> TASK TO COMPLETE: Count the lines in the listing below that contain the string "size", with uppercase and lowercase letters treated as different. Reply with the number alone.

Start ENTRIES

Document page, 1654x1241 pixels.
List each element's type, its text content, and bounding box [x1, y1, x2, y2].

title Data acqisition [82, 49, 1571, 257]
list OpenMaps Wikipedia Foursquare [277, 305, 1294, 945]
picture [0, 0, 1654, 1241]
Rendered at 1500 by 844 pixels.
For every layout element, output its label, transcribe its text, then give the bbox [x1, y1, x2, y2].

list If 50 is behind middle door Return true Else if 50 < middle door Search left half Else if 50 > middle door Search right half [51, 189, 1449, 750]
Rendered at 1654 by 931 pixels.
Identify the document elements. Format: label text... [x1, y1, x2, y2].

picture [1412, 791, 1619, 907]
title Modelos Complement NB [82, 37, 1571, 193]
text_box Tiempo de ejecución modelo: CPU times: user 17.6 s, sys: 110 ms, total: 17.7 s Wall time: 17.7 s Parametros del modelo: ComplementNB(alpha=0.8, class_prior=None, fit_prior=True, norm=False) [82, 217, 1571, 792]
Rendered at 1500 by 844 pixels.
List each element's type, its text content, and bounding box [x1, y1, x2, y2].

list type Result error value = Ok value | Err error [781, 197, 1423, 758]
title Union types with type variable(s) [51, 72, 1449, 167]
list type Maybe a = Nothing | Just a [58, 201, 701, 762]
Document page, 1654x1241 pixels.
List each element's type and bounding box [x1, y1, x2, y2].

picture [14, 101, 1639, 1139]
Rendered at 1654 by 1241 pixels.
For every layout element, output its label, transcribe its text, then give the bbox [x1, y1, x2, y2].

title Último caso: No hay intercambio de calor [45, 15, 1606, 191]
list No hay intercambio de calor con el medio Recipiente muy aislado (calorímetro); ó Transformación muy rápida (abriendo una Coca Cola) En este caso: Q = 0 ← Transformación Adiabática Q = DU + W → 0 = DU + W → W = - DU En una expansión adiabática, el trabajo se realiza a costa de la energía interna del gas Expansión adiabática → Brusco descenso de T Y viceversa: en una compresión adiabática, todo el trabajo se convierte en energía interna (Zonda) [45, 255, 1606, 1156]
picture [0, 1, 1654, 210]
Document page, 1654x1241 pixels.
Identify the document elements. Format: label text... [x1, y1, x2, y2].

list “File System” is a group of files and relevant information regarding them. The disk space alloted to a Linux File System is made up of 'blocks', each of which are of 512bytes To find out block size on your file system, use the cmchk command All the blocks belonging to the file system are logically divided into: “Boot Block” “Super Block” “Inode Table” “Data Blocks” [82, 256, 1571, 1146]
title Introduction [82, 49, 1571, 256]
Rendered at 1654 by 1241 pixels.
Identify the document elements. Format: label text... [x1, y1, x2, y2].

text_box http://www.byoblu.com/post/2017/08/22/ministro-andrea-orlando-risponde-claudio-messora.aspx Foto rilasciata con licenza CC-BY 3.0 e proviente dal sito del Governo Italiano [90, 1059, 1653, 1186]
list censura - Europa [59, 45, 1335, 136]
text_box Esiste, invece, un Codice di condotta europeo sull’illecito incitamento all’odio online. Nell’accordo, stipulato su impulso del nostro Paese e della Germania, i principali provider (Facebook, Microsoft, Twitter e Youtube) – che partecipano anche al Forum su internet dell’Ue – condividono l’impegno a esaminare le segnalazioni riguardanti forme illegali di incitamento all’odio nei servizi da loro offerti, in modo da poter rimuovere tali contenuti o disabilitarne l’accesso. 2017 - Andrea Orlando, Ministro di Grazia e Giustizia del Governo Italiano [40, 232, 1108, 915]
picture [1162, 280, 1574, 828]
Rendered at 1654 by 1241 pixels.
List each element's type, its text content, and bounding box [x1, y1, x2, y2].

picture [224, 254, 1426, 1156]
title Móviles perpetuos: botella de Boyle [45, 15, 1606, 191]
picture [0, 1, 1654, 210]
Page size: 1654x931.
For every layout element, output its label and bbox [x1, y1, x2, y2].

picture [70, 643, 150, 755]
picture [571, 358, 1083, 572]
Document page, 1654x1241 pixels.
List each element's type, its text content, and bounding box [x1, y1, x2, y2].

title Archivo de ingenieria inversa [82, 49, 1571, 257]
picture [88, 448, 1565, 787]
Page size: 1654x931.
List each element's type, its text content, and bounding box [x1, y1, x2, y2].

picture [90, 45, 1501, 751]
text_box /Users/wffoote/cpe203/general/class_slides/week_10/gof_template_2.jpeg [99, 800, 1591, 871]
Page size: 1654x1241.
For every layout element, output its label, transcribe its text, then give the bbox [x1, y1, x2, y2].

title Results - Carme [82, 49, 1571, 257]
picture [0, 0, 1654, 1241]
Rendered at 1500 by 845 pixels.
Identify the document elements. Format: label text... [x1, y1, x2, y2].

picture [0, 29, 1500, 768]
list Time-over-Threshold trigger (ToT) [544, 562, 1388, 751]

End ENTRIES

> PROBLEM SOLUTION: 4